Die Frau gehört zu einer Gruppe, die daherkommt wie ein heruntergekommener Kegelclub. In der Hand hat sie einen Flyer mit dem Titel „Merkel begrüßen“. Damit machen AfD und andere im Osten gegen die Bundeskanzlerin mobil, der sie Verrat an Deutschland unterstellen. Eine halbe Stunde später gesellt sich die Gruppe im hinteren Teil des ordentlich sanierten Marktplatzes von Finsterwalde zu den Gleichgesinnten. Sie sind gekommen, um Merkels Rede nicht zuzuhören.
Ich schon. Die Frage lautet: Welche Geschichte unserer Zeit erzählen die deutschen Volksparteien im Wahlkampf? Wie und worüber redet die CDU-Bundeskanzlerin, wie und worüber der SPD-Spitzenkandidat Martin Schulz?
Die Geschichte der Union ist simpel: Wir hatten zwölf gute Jahre dank „Frau Dr. Merkel“. Hauptargument: Arbeitslosigkeit halbiert.
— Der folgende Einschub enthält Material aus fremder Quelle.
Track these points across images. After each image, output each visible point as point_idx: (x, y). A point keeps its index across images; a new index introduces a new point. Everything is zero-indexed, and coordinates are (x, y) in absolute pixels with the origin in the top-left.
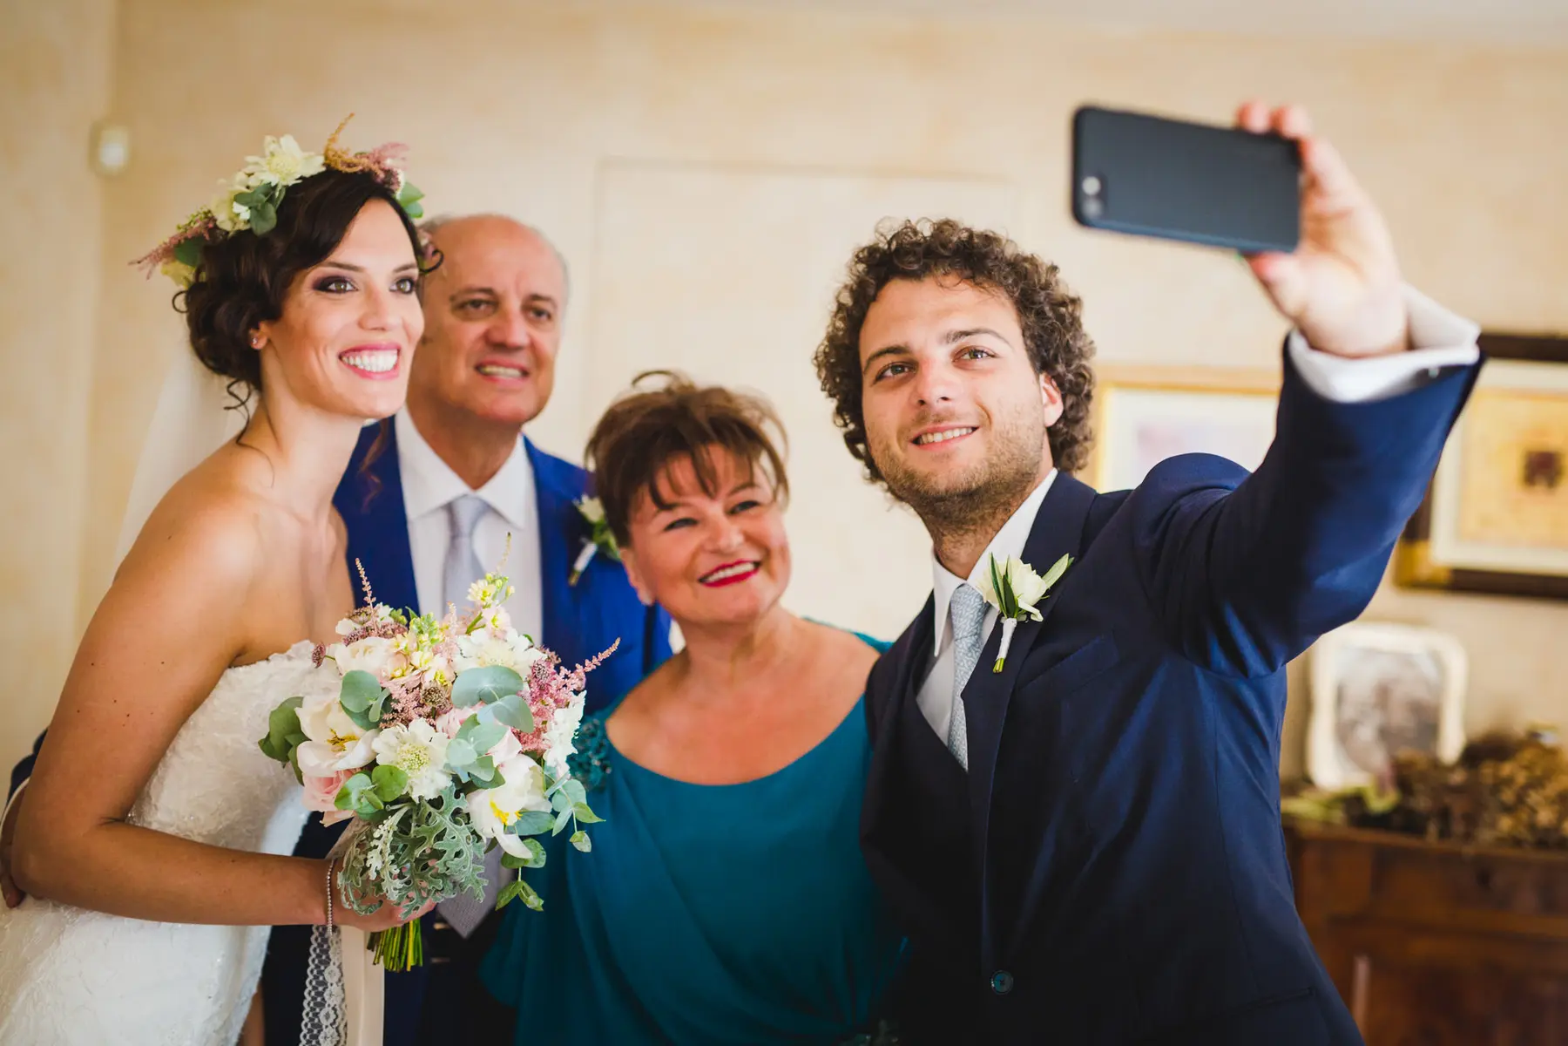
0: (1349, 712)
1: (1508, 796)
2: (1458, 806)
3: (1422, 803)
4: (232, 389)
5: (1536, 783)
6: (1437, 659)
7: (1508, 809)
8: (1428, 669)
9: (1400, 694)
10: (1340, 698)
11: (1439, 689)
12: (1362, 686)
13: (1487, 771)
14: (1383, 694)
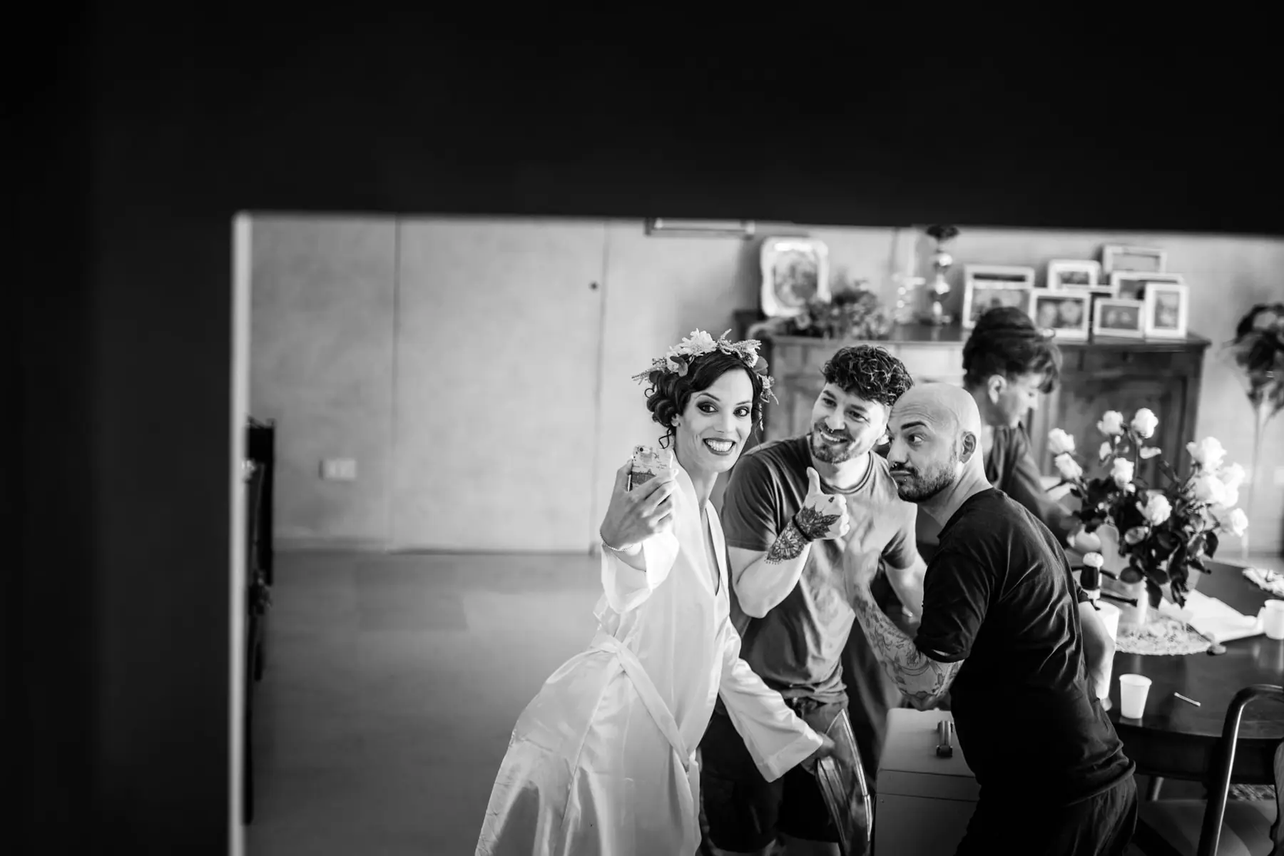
0: (779, 280)
1: (857, 318)
2: (836, 324)
3: (821, 324)
4: (661, 440)
5: (868, 312)
6: (815, 253)
7: (857, 324)
8: (812, 258)
9: (800, 269)
10: (774, 272)
11: (816, 267)
12: (783, 268)
13: (848, 308)
14: (793, 270)
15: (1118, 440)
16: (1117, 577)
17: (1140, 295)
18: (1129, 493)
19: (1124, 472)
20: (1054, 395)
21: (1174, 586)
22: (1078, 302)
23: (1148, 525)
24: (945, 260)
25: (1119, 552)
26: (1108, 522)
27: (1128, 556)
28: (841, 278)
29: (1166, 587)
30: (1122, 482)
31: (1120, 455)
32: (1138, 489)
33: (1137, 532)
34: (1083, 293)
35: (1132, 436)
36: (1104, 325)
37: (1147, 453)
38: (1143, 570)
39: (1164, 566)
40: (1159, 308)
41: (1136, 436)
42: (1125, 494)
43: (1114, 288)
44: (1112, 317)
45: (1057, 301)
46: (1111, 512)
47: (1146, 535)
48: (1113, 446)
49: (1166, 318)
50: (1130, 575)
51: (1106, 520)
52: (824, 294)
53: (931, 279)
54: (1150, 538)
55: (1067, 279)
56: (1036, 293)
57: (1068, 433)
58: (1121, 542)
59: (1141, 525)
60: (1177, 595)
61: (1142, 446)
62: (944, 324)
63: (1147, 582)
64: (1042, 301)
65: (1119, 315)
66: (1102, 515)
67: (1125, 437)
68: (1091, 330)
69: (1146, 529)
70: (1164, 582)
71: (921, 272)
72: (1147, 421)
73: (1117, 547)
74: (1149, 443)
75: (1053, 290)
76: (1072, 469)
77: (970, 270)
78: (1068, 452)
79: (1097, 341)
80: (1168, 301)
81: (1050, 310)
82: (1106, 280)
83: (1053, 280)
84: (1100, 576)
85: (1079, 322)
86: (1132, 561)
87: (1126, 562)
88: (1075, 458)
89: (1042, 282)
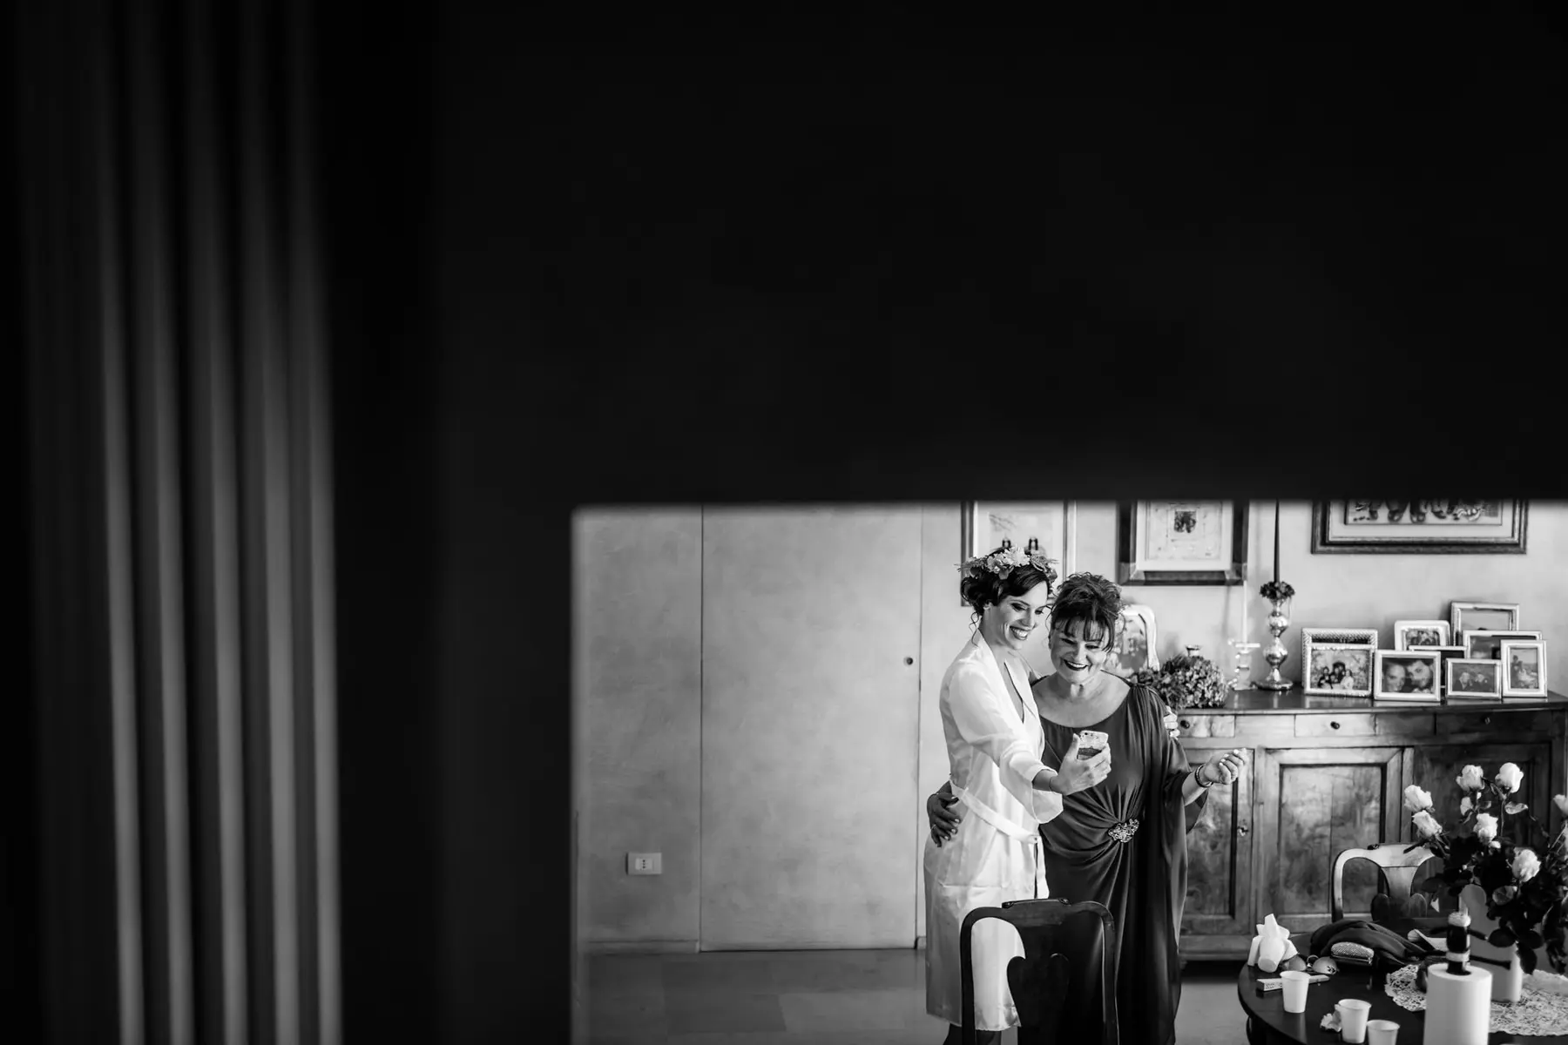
6: (1142, 619)
8: (1139, 625)
9: (1127, 636)
11: (1144, 634)
15: (1479, 795)
16: (1487, 938)
17: (1495, 653)
18: (1495, 850)
19: (1488, 826)
20: (1409, 753)
21: (1550, 950)
22: (1428, 662)
23: (1517, 884)
24: (1281, 622)
25: (1488, 915)
26: (1474, 883)
27: (1498, 919)
28: (1171, 645)
29: (1541, 952)
30: (1486, 839)
31: (1482, 811)
32: (1503, 846)
33: (1505, 891)
34: (1433, 652)
35: (1495, 790)
36: (1457, 687)
37: (1512, 810)
38: (1514, 933)
39: (1538, 928)
40: (1516, 666)
41: (1499, 790)
42: (1490, 853)
43: (1467, 646)
44: (1465, 677)
45: (1405, 662)
46: (1476, 872)
47: (1515, 894)
48: (1473, 801)
49: (1524, 677)
50: (1499, 939)
51: (1472, 880)
52: (1154, 663)
53: (1267, 643)
54: (1521, 897)
55: (1414, 641)
56: (1381, 654)
57: (1424, 789)
58: (1490, 902)
59: (1510, 884)
60: (1555, 960)
61: (1507, 801)
62: (1284, 690)
63: (1518, 945)
64: (1388, 663)
65: (1473, 675)
66: (1467, 875)
67: (1487, 791)
68: (1443, 692)
69: (1515, 888)
70: (1539, 945)
71: (1256, 636)
72: (1512, 775)
73: (1486, 910)
74: (1513, 799)
75: (1400, 651)
76: (1431, 827)
77: (1309, 632)
78: (1425, 809)
79: (1450, 703)
80: (1526, 659)
81: (1398, 671)
82: (1457, 638)
83: (1399, 641)
84: (1468, 938)
85: (1429, 685)
86: (1502, 923)
87: (1495, 925)
88: (1433, 815)
89: (1388, 642)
Jetzt fragt der Wähler: Ja, aber da gibt es doch neuerdings diese Globalisierung? Und da sagt Merkel: Ganz ruhig, die bewältige ich für euch. Und die Breitbandkabel werden demnächst auch verlegt. Wenn ihr euch mal ein bisschen anstrengt, wäre’s noch schöner.
Einfache Sätze, keine Anspielungen, keine Pointen
Die Union ist die Lieblingspartei der unpolitischen Mehrheit und so redet Merkel auch. Einfache Sätze, keine Zitate, keine politischen, literarischen oder gar philosophischen Referenzen, keine Aphorismen. Und weil sie Merkel ist, auch keine Witzchen, keine Pointen, keine spontanen Bemerkungen, außer übers schlechte Wetter (sie freut sich, dass alle trotzdem hier sind).
Die Flüchtlingslage von 2015 sieht bei ihr so aus, dass „Menschen in größter Not Schutz und Zuflucht gesucht haben“ und man auch dank des Bürgerengagements „ein gutes Bild von Deutschland abgegeben“ habe. Aber, dass sich das „nicht wiederholen darf“. Sie konzediert zurückliegende Versäumnisse der Politik (nicht ihre eigenen), die zu der Lage geführt hätten und angegangen werden sollen. Also Bekämpfung der „Ursachen in den Herkunftsländern“, die Flüchtlingslager nahe Syrien „besser ausstatten“, Afrika „eine Perspektive geben“. Ihr Schlüsselwort heißt „Steuerung“, also das Gegenteil von Kontrollverlust, der Hauptchiffre der Merkel-Kritiker.

Wie weiter, Germans? Über die entscheidenden Zukunftsfragen wird weder vor noch nach der Wahl gesprochen: Wir stellen sie. In der neuen Ausgabe von taz.FUTURZWEI, Magazin für Zukunft und Politik.
Vorn drängt sich eine Flüchtlingsfamilie an die Absperrung. Mann, Frau, zwei Kinder. „Merkel gut“, ruft der Mann immer wieder. Die Kinder klatschen. Hinten johlen und pfeifen die von der AfD agitierten Merkel-Begrüßer die ganze Rede durch und schwenken ihre „Schnauze voll“- und „Bananenrepublik“-Schilder. Komplett ignoriert von der Bundeskanzlerin.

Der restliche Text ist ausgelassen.